PROBLEM TO SOLVE
Beneath this task is a listing. State how many of its lines include the string "sofern", giving nothing but the number.

DATASET RECORDS
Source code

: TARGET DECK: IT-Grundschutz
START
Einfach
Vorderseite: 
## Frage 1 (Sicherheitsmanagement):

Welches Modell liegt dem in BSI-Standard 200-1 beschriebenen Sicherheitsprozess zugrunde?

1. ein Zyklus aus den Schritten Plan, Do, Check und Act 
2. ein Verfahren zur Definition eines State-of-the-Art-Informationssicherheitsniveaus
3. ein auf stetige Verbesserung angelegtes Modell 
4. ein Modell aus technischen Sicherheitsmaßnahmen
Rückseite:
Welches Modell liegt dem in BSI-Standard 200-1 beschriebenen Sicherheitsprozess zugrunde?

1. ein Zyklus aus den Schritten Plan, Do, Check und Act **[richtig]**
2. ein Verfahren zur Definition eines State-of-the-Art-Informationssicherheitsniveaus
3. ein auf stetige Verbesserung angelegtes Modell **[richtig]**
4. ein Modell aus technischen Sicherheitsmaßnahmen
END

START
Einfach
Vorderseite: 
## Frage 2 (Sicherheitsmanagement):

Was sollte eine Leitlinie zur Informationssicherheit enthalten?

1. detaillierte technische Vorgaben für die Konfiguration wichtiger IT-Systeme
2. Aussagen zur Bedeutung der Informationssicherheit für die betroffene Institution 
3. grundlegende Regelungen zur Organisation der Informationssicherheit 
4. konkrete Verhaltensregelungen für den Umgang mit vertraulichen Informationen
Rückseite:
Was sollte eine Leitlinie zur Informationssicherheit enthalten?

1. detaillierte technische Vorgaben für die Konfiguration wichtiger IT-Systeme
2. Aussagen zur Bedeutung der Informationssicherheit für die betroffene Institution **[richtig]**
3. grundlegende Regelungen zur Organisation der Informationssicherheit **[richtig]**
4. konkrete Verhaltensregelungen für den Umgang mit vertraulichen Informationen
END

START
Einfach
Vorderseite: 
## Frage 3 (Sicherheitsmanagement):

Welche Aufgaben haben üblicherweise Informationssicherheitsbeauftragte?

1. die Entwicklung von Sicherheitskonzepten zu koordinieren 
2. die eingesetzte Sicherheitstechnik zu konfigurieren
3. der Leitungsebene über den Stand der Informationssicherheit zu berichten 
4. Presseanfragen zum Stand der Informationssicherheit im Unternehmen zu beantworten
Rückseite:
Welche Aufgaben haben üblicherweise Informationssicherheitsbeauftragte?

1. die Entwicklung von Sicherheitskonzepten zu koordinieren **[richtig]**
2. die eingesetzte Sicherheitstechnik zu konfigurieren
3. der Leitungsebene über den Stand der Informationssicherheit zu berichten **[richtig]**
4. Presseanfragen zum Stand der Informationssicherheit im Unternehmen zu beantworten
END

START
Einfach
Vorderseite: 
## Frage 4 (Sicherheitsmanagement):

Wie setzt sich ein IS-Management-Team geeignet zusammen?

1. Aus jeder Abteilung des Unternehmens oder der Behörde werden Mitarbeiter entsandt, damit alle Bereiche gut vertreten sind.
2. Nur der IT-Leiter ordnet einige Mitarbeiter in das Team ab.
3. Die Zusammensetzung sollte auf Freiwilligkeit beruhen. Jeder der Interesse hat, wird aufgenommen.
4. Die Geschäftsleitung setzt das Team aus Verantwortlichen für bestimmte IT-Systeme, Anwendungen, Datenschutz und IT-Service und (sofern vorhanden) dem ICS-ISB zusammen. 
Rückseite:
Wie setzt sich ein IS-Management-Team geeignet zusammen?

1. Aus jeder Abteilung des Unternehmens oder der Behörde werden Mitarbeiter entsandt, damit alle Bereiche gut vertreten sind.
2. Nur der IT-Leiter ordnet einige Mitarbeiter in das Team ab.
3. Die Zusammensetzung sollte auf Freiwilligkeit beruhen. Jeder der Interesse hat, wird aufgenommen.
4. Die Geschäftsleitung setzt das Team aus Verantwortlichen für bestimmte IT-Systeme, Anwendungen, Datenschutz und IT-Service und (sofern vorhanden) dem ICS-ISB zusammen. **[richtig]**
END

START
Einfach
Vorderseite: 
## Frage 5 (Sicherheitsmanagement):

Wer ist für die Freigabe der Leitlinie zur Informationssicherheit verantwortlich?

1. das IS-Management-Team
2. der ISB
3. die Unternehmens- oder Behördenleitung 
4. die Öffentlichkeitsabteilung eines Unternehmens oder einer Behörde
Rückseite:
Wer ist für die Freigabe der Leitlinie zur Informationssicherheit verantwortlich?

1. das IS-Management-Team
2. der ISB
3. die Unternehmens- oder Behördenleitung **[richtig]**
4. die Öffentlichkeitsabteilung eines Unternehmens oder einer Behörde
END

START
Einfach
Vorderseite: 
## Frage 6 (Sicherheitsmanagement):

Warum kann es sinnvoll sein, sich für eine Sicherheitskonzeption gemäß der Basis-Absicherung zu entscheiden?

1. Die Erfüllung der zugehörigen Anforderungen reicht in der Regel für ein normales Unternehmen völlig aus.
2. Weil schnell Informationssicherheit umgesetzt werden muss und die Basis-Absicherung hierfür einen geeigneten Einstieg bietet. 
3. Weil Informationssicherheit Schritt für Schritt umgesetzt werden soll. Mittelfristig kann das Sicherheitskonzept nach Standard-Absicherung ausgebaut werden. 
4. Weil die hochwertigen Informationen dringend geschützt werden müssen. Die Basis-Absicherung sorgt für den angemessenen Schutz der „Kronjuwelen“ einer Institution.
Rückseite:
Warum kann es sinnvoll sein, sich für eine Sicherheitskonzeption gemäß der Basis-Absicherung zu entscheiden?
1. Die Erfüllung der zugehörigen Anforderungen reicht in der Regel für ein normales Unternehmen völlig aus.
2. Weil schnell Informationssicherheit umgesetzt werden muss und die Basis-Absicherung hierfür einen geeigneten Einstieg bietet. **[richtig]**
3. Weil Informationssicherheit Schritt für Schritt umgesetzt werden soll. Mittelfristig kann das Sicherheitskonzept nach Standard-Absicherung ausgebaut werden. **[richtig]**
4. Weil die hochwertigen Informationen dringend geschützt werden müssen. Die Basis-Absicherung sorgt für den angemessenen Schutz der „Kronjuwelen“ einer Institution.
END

PROBLEM SOLUTION
2